(Edit difference data)
◆ ◆ ◆ ◆ ◆

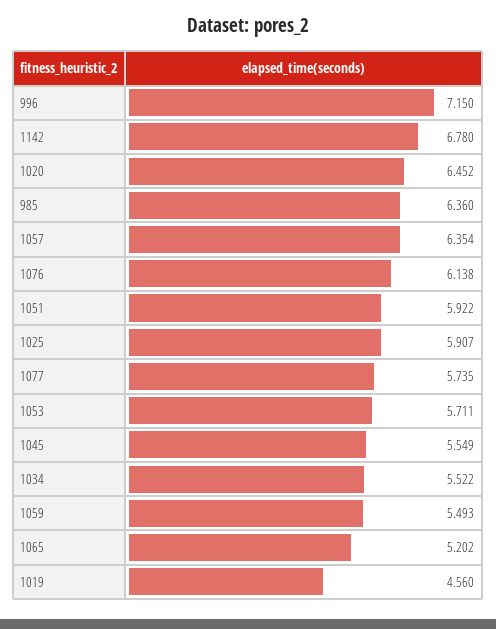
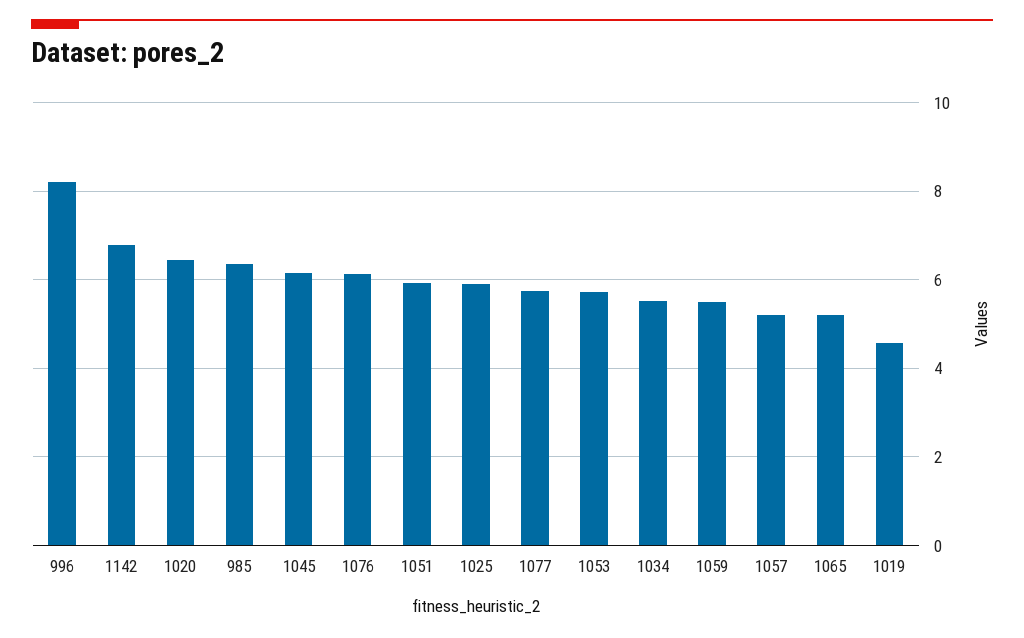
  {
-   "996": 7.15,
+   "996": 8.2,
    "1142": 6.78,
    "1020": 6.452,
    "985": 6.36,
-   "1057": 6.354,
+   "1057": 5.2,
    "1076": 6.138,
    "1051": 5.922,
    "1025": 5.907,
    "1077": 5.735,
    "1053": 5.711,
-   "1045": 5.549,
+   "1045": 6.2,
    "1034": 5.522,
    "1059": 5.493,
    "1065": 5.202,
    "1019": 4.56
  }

◆ ◆ ◆ ◆ ◆

Exercise instructions → Return a verbatim transcription of the data, omitting all images.

Response →
  {
-   "996": 7.15,
+   "996": 8.2,
    "1142": 6.78,
    "1020": 6.452,
    "985": 6.36,
-   "1057": 6.354,
+   "1057": 5.2,
    "1076": 6.138,
    "1051": 5.922,
    "1025": 5.907,
    "1077": 5.735,
    "1053": 5.711,
-   "1045": 5.549,
+   "1045": 6.2,
    "1034": 5.522,
    "1059": 5.493,
    "1065": 5.202,
    "1019": 4.56
  }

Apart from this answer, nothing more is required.